* _PROBLEM_
The full listing, minus its pictures, should be printed again exactly as it stands.

* _SUPPLIED MATERIAL_
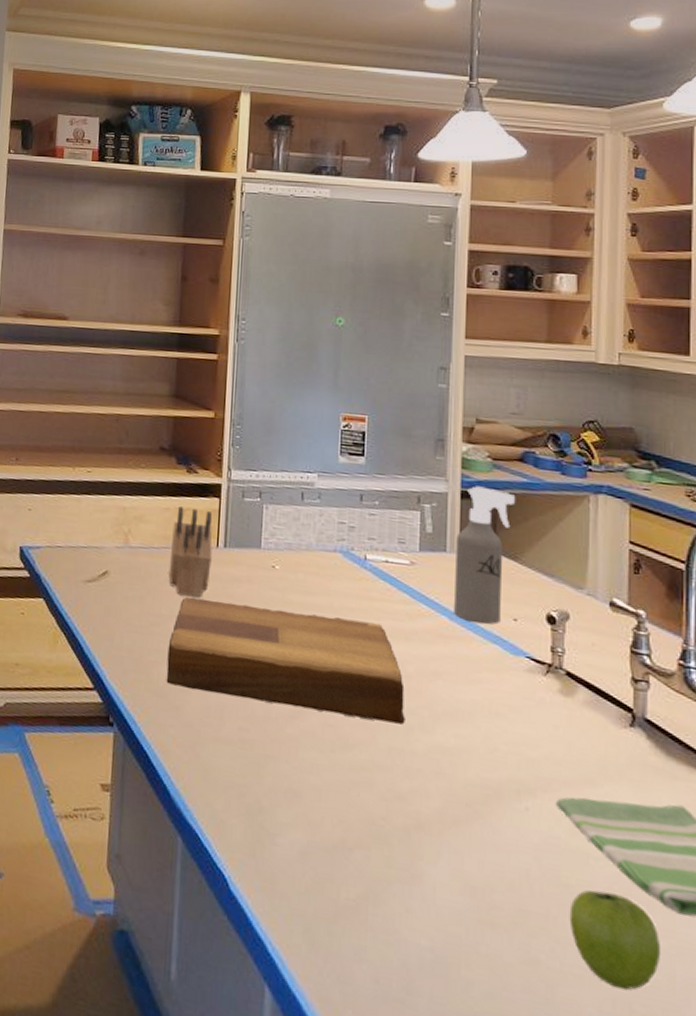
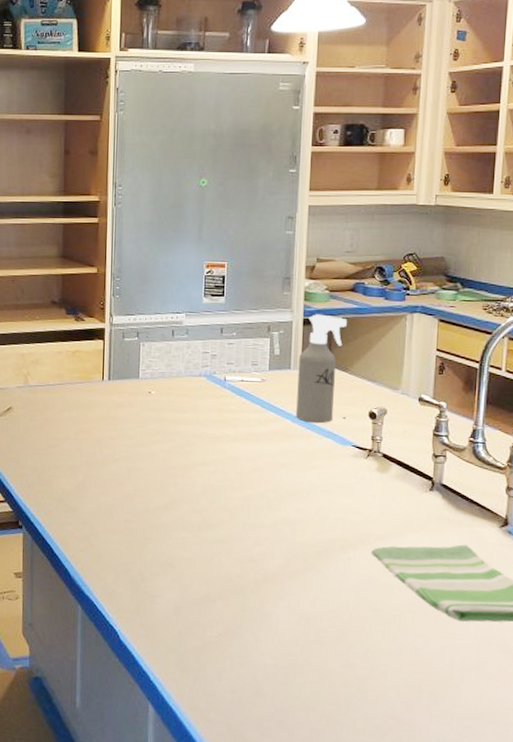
cutting board: present [166,597,405,725] -> none [64,422,256,506]
knife block: present [169,506,213,597] -> none [63,349,99,422]
fruit: present [569,889,662,991] -> none [378,611,445,677]

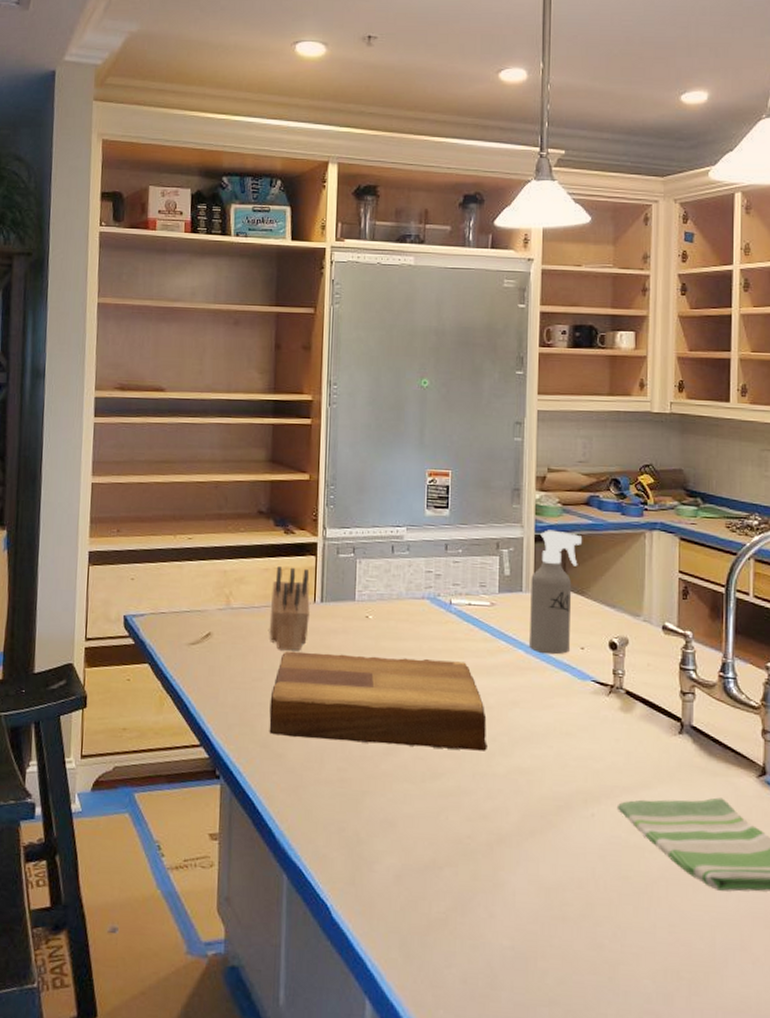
knife block: none [63,349,99,422] -> present [269,566,310,651]
cutting board: none [64,422,256,506] -> present [269,651,487,751]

* _SOLUTION TO THE EXERCISE_
cutting board: present [166,597,405,725] -> none [64,422,256,506]
knife block: present [169,506,213,597] -> none [63,349,99,422]
fruit: present [569,889,662,991] -> none [378,611,445,677]

knife block: none [63,349,99,422] -> present [269,566,310,651]
cutting board: none [64,422,256,506] -> present [269,651,487,751]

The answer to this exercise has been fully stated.